■ **Extracted text**
===

Pay No Attention to That Man Behind the Curtain: Insurance Companies Hide Behind Litigation Veil
By Amy S. York, Esq. and Gregory S. Porter
This famous line is ingrained in our pop culture and is used when someone wants us to pay attention to the illusion rather than the reality of a situation.
In personal injury litigation, “that man behind the curtain” is the defendant’s insurance company.
Now the injured person is called a plaintiff and the at-fault driver is called the defendant. The defendant is represented by an attorney that is typically chosen and paid for by his insurance company. An insurance adjuster is involved in every step of the lawsuit and is generally required by the court to be present at any settlement conference or mediation. The insurance company decides whether to settle with a plaintiff and how much compensation (also called damages or money) to offer the victim. The insurance company is directly involved in the investigation into the incident and in the preparation for trial.
But when trial comes – *poof* – the insurance company disappears behind the curtain.
When the trial begins, the plaintiff sits at one table and the defendant at another. The insurance company is nowhere to be found. And that is exactly how Texas law likes it.
Texas Rule of Evidence 411 prohibits a plaintiff from introducing evidence that a defendant was insured against liability. This rule basically stops every single jury from hearing this evidence because Texas requires every driver to carry insurance. In other words, every defendant has a man behind the curtain and no jury is allowed to know about it.

===

■ **Extracted data**
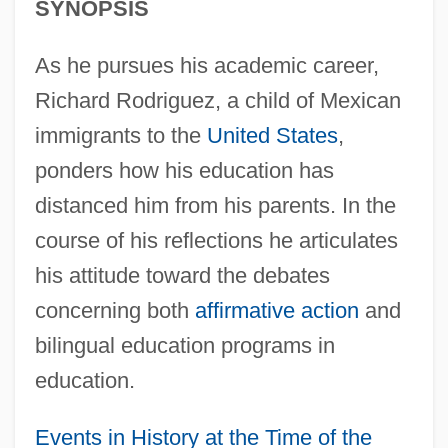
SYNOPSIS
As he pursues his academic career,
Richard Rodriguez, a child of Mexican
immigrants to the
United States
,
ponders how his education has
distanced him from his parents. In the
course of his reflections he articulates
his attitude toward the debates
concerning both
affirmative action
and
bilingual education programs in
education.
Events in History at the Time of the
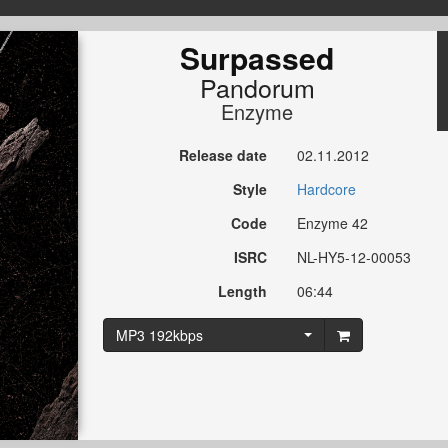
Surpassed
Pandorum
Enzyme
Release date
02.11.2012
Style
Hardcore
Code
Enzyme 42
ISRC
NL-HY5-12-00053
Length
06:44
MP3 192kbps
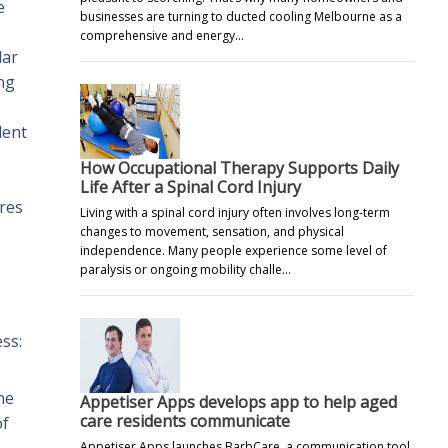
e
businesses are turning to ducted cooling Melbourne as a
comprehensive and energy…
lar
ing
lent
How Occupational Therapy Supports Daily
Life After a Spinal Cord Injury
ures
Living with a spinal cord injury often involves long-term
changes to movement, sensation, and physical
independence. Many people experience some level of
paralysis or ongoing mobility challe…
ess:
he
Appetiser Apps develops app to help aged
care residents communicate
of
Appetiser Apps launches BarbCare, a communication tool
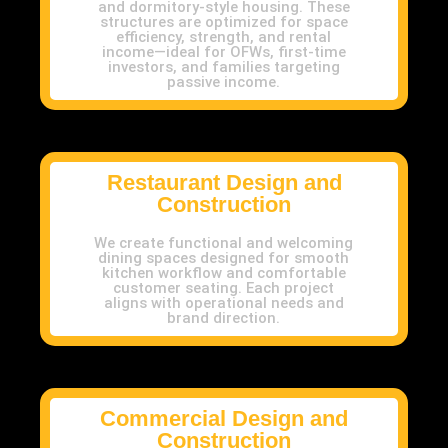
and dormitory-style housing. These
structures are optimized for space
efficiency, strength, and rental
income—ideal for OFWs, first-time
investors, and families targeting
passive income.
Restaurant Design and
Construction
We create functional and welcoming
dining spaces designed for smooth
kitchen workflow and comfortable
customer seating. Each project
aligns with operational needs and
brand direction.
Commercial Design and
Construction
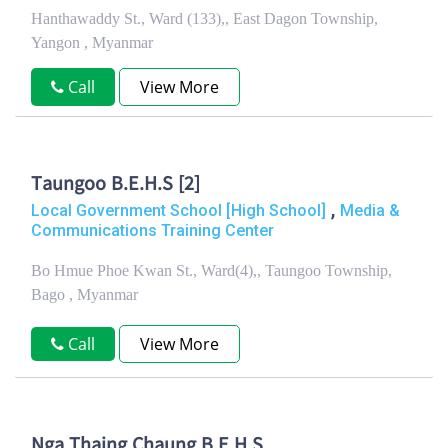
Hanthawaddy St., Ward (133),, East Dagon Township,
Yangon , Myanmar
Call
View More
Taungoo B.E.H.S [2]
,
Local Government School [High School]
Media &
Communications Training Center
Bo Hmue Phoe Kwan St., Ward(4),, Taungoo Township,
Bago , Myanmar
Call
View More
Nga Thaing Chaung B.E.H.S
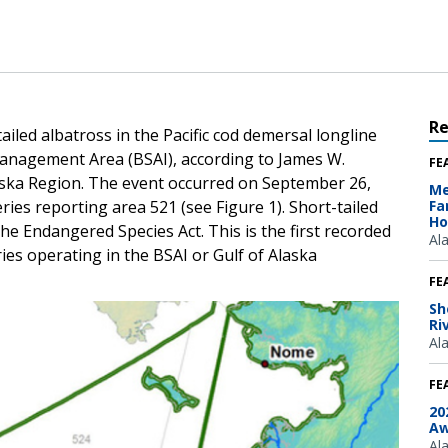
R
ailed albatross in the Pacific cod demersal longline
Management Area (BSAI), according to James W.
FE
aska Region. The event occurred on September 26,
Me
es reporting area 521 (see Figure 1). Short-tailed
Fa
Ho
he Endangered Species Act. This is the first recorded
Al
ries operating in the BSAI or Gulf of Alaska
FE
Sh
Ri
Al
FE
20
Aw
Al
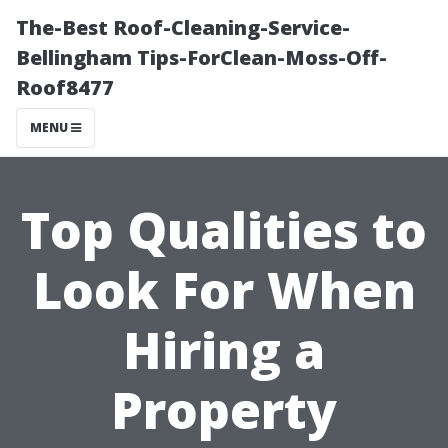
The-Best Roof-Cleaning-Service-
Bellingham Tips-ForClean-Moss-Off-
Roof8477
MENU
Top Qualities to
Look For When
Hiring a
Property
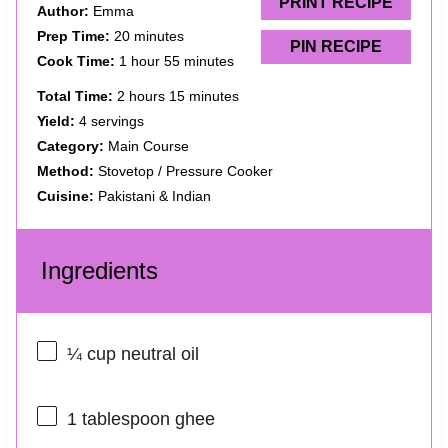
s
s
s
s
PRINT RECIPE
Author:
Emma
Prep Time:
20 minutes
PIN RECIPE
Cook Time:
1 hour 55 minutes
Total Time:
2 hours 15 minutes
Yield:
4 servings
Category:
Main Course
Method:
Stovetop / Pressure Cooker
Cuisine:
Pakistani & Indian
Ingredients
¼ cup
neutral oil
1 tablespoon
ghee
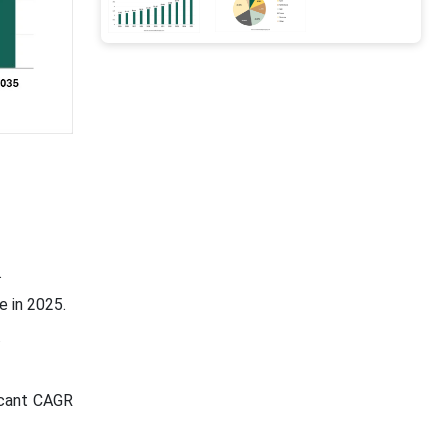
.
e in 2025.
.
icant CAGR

===

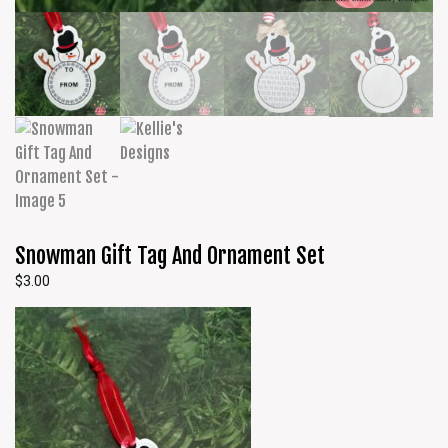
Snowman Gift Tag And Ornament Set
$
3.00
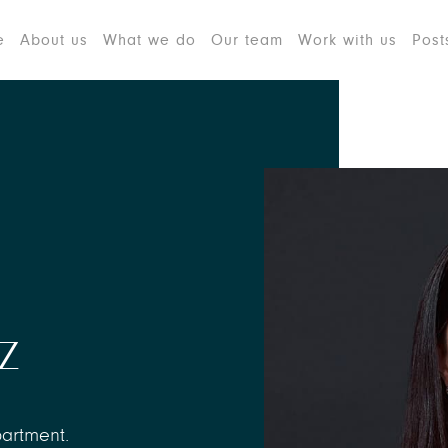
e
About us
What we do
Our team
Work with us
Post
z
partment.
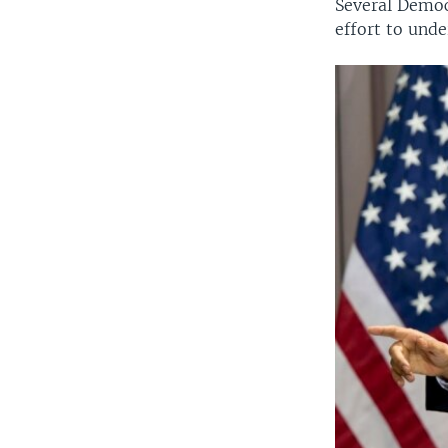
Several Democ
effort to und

===

■ **Required work**
a. From the insurance litigation article, rewrite the passage between "Pay No Attention" and "of a situation.", inclusive, with "pop culture" replaced by "popular culture".
b. Continue the insurance litigation article from its final sentence.
The items have no connection to the insurance litigation article.

■ **Solved tasks**
a.
Pay No Attention to That Man Behind the Curtain: Insurance Companies Hide Behind Litigation Veil
By Amy S. York, Esq. and Gregory S. Porter
This famous line is ingrained in our popular culture and is used when someone wants us to pay attention to the illusion rather than the reality of a situation.

b.
Even though any verdict that is within the defendant’s policy limits will be paid by the insurance company, juries are led to believe that the defendant must pay damages out of his own pocket. Asked by the defense attorney to imagine themselves in the defendant’s shoes, jurors are reluctant to award large verdicts to plaintiffs because they wonder, “How is this defendant going to afford this? Why should we ruin two lives? The plaintiff is already injured, why injure the defendant as well?”
While the jury weighs one person’s medical and property damages against another person’s ability to pay, the insurance company is behind the curtain, hidden from view, but pulling all the strings and orchestrating the illusion.
This tactic is not only legal, it is highly profitable for the insurance companies.
As long as these giant insurance companies are allowed to hide behind the Average Joe, jurors are denied the ability to see the big picture and make decisions that are truly fair and unbiased. Plaintiffs continue to suffer not only the debilitating injuries and recurring nightmares sustained in the accidents themselves, but also the subsequent and similarly defeating denials of justice at the hands of juries lacking insight into the true situation.
Amy S. York is an attorney and guest-blogger for Dobbs & Porter, PLLC.